**ФРАГМЕНТ ДЛЯ ЧТЕНИЯ:**
То был особый вид душевной рефлексии, творческого самосознания: «Я стыжусь, следовательно, я существую» («Записки нетрезвого человека»).

Любой триумф оборачивался разочарованием (и, как следствие, стыдом); разочарование становилось питательной средой творчества… И это неизбывное беличье колесо («одна вина сменить другую спешит, дав третьей полчаса») Володин сделал предметом своего творческого созидания. Именно так: его собственная личность, его психофизика, его жизнь (и ее внешняя составляющая, и, главное, ее внутренний компонент) являлись источником его творчества и ключом к нему. Для драматургии явление уникальное.

Данные о ключевых точках позы человека

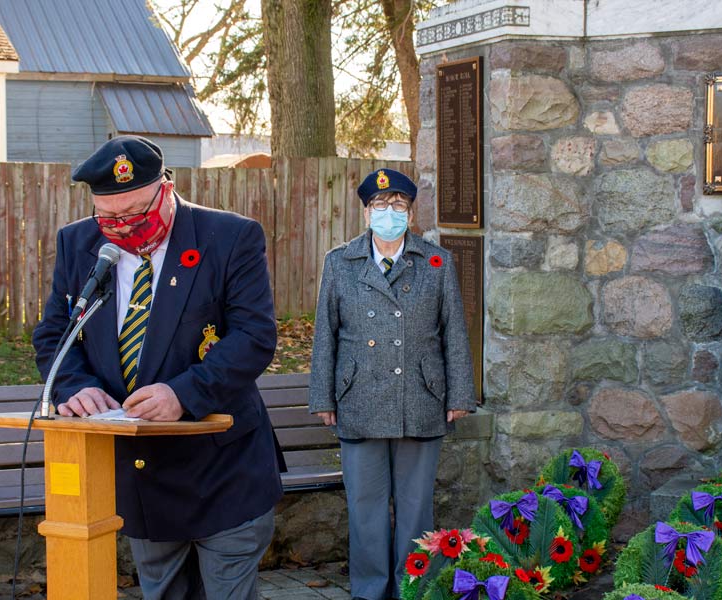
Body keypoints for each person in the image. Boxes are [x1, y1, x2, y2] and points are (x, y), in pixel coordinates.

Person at [32, 135, 283, 600]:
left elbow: (253, 337)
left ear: (166, 190)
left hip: (222, 469)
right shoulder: (79, 243)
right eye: (109, 218)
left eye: (135, 214)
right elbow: (54, 335)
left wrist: (183, 393)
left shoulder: (229, 237)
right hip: (142, 474)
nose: (123, 228)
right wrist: (74, 385)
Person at [308, 168, 476, 600]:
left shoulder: (436, 262)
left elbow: (454, 332)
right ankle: (369, 591)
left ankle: (413, 588)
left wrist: (459, 394)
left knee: (416, 508)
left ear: (411, 213)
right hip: (359, 400)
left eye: (398, 205)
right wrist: (323, 397)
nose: (389, 212)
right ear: (366, 213)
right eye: (380, 205)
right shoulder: (339, 262)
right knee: (365, 508)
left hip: (419, 399)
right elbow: (325, 335)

**ЧТО СДЕЛАТЬ A:** Изложите фрагмент о творчестве Володина в двух предложениях.
**ЧТО СДЕЛАТЬ B:** Перепишите часть фрагмента о творчестве Володина, которая начинается со слов «То был особый» и заканчивается словами «драматургии явление уникальное.», заменив «триумф» на «успех».

**ИТОГОВЫЙ ОТВЕТ A:** Для Володина творчество было особым видом душевной рефлексии: любой триумф оборачивался разочарованием и стыдом, а разочарование становилось питательной средой творчества. Источником его творчества и ключом к нему служили его собственная личность, психофизика и жизнь, что для драматургии явление уникальное.

**ИТОГОВЫЙ ОТВЕТ B:**
То был особый вид душевной рефлексии, творческого самосознания: «Я стыжусь, следовательно, я существую» («Записки нетрезвого человека»).

Любой успех оборачивался разочарованием (и, как следствие, стыдом); разочарование становилось питательной средой творчества… И это неизбывное беличье колесо («одна вина сменить другую спешит, дав третьей полчаса») Володин сделал предметом своего творческого созидания. Именно так: его собственная личность, его психофизика, его жизнь (и ее внешняя составляющая, и, главное, ее внутренний компонент) являлись источником его творчества и ключом к нему. Для драматургии явление уникальное.